I have hundreds of disk errors logged in Event Viewer because when a
drive starts going bad, it really goes bad, and Windows logs each and
every error it sees. That's well and good, but ADM (Acronis Drive
Monitor) is showing me that list of hundreds of critical errors, and
it seems like I either have to live with that list, disable critical
event warnings as a category, or right-click on each one individually
and choose to ignore it. Currently, the ADM icon is in my Tray with an
ugly red X on it.

The other category is disk warnings, and I had a problem there, too.
I'm running a drive pooling program called Drive Bender, which takes a
series of disks and makes them appear to Windows as a single (but much
bigger) disk. I have 5 physical disks in that pool, totaling 8.64TB of
storage.
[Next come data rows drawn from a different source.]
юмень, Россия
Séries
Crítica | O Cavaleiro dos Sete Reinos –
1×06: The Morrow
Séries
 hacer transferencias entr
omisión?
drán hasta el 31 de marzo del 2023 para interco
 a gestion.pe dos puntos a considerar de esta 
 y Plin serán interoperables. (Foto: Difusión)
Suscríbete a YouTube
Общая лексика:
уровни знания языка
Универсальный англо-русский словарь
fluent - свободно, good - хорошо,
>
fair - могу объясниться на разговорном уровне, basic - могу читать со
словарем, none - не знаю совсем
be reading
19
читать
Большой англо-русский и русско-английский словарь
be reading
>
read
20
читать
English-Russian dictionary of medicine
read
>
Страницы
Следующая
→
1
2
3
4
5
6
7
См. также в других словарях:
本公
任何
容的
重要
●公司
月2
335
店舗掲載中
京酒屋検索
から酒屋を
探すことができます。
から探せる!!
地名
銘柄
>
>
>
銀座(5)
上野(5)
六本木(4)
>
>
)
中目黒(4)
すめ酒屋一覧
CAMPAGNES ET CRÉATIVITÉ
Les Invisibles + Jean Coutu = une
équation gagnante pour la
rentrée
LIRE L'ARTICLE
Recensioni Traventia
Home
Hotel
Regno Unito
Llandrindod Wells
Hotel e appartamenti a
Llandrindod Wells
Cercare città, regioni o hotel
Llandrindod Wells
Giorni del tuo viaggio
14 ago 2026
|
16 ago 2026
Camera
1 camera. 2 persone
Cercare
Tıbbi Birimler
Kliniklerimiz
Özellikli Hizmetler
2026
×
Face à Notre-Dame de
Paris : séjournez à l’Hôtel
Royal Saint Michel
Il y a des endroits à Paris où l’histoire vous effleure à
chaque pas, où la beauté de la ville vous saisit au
ADM shows no problems with any of the 5 physical drives, as
well as the physical drive that's not part of the pool, but it choked
and threw up a warning on the 8.64TB virtual drive created by Drive
Bender. I was able to disable monitoring on that virtual drive to
clear the warning in that category, but it was disconcerting for a
moment.

If I can find a way to acknowledge the Critical Event warnings all at
once rather than one at a time, then I'd probably keep the app for
now. As it is, though, it's showing the red X for things that I
consider to be resolved.
I think my experiment with Acronis Drive Monitor needs to come to an
end.

In addition to the fact that it complained about critical event log
entries and unavailable disk backups, both of which I worked around by
disabling monitoring of those items, and the fact that it wasn't able
to monitor my virtual drive, which I also got around by disabling
monitoring on just that one drive, I've now discovered another
problem.

On this machine, I have Acronis True Image v11 installed and
configured to do a full weekly backup of my Windows partition, as one
of several backup tasks. That part has worked well for months, but
recently the target for the backup has changed, which caused ATI to
throw an error. What should have happened next was that I would click
the ATI icon in the System Tray, ATI would open and display the error,
(in this case, Invalid path specified for backup), I would fix the
path, and away it would go. However, when clicking the ATI icon, ADM
opens instead! All would not be lost if ADM somehow allowed me to view
the error and correct it, but it only tells me that recent backups
haven't been completed, with no way to access the ATI GUI and correct
the path error.

I'm going back to Hard Disk Sentinel as my full time drive monitoring
utility, with HD Tune Pro as my on-demand secondary utility.